▶ **To be done**
Arrange every line of the entries below as a Markdown table with the columns Row and Difference, numbering the rows and skipping blank lines. Leave the pictures out of the answer.

▶ **Task data**

^^^^^^^^^^^^^^^^

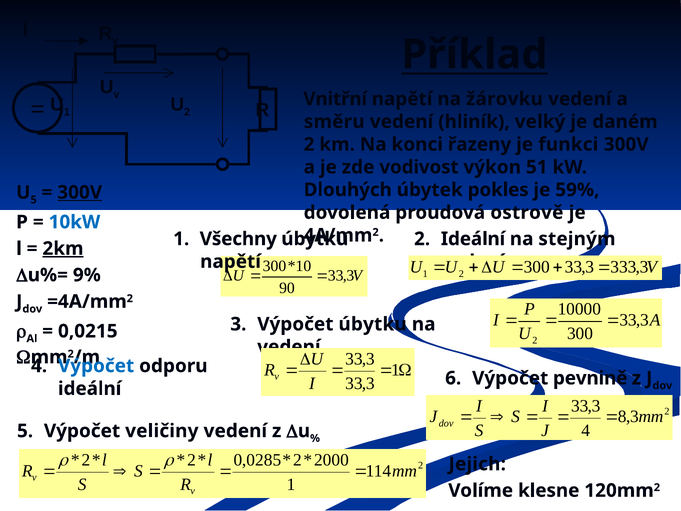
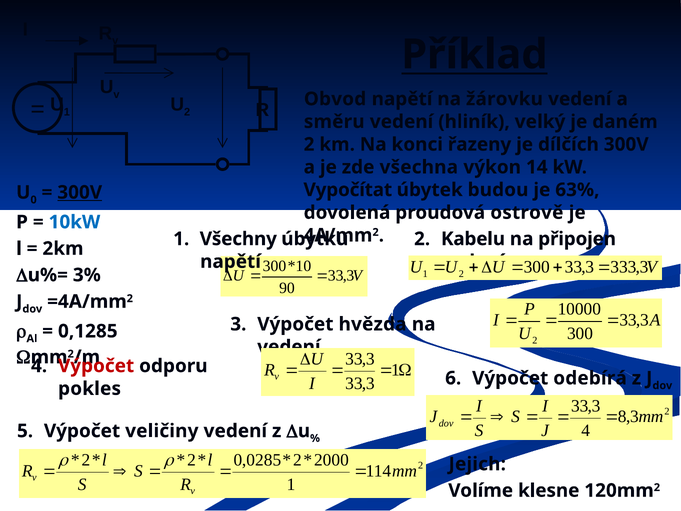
Vnitřní: Vnitřní -> Obvod
funkci: funkci -> dílčích
vodivost: vodivost -> všechna
51: 51 -> 14
Dlouhých: Dlouhých -> Vypočítat
pokles: pokles -> budou
59%: 59% -> 63%
5 at (34, 200): 5 -> 0
2 Ideální: Ideální -> Kabelu
stejným: stejným -> připojen
2km underline: present -> none
9%: 9% -> 3%
Výpočet úbytku: úbytku -> hvězda
0,0215: 0,0215 -> 0,1285
Výpočet at (96, 366) colour: blue -> red
pevnině: pevnině -> odebírá
ideální at (90, 388): ideální -> pokles
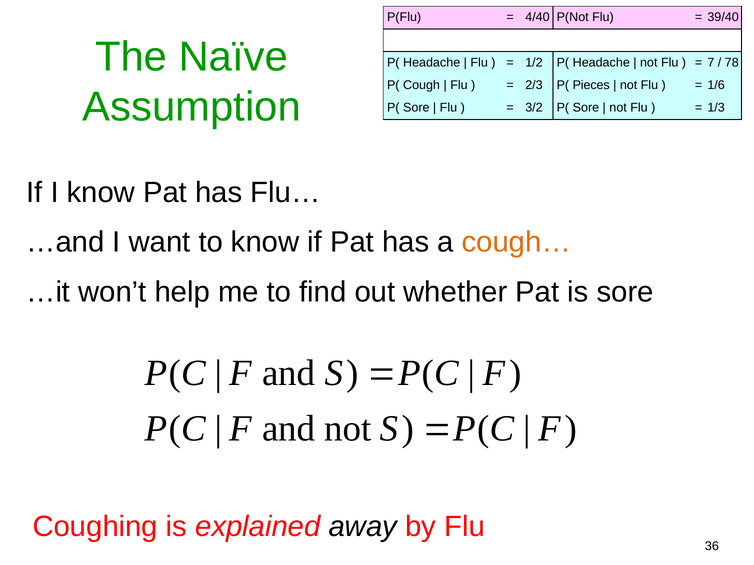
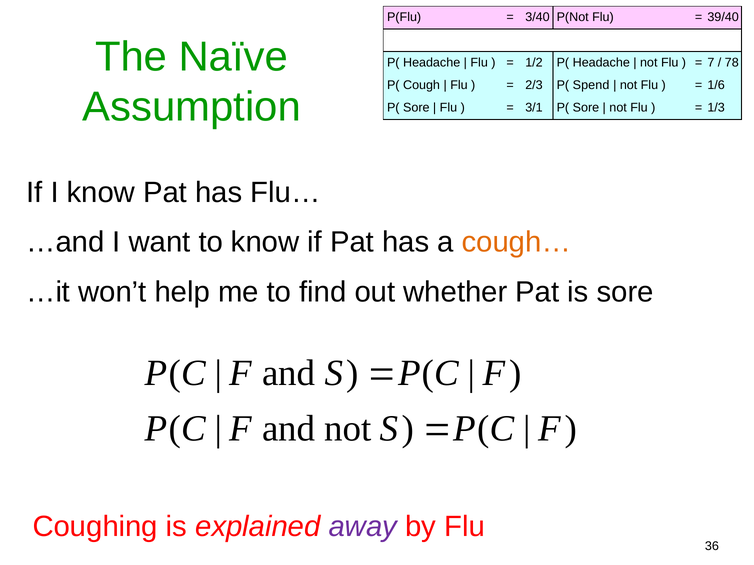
4/40: 4/40 -> 3/40
Pieces: Pieces -> Spend
3/2: 3/2 -> 3/1
away colour: black -> purple
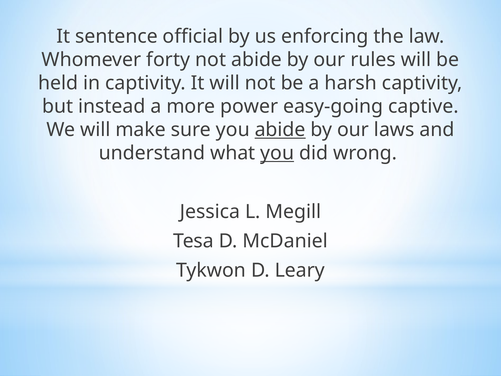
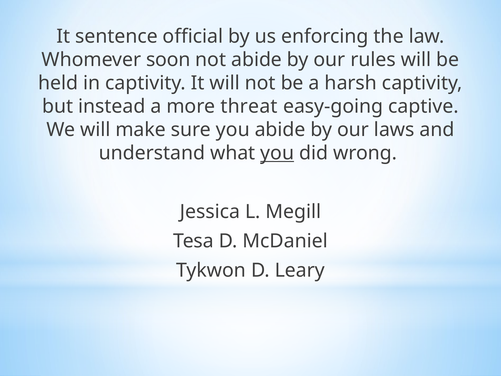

^^^^^^^^^^^^^^^^

▶ **Output below**
| Row | Difference |
|---|---|
| 1 | Vnitřní: Vnitřní -> Obvod |
| 2 | funkci: funkci -> dílčích |
| 3 | vodivost: vodivost -> všechna |
| 4 | 51: 51 -> 14 |
| 5 | Dlouhých: Dlouhých -> Vypočítat |
| 6 | pokles: pokles -> budou |
| 7 | 59%: 59% -> 63% |
| 8 | 5 at (34, 200): 5 -> 0 |
| 9 | 2 Ideální: Ideální -> Kabelu |
| 10 | stejným: stejným -> připojen |
| 11 | 2km underline: present -> none |
| 12 | 9%: 9% -> 3% |
| 13 | Výpočet úbytku: úbytku -> hvězda |
| 14 | 0,0215: 0,0215 -> 0,1285 |
| 15 | Výpočet at (96, 366) colour: blue -> red |
| 16 | pevnině: pevnině -> odebírá |
| 17 | ideální at (90, 388): ideální -> pokles |
| 18 | 4/40: 4/40 -> 3/40 |
| 19 | Pieces: Pieces -> Spend |
| 20 | 3/2: 3/2 -> 3/1 |
| 21 | away colour: black -> purple |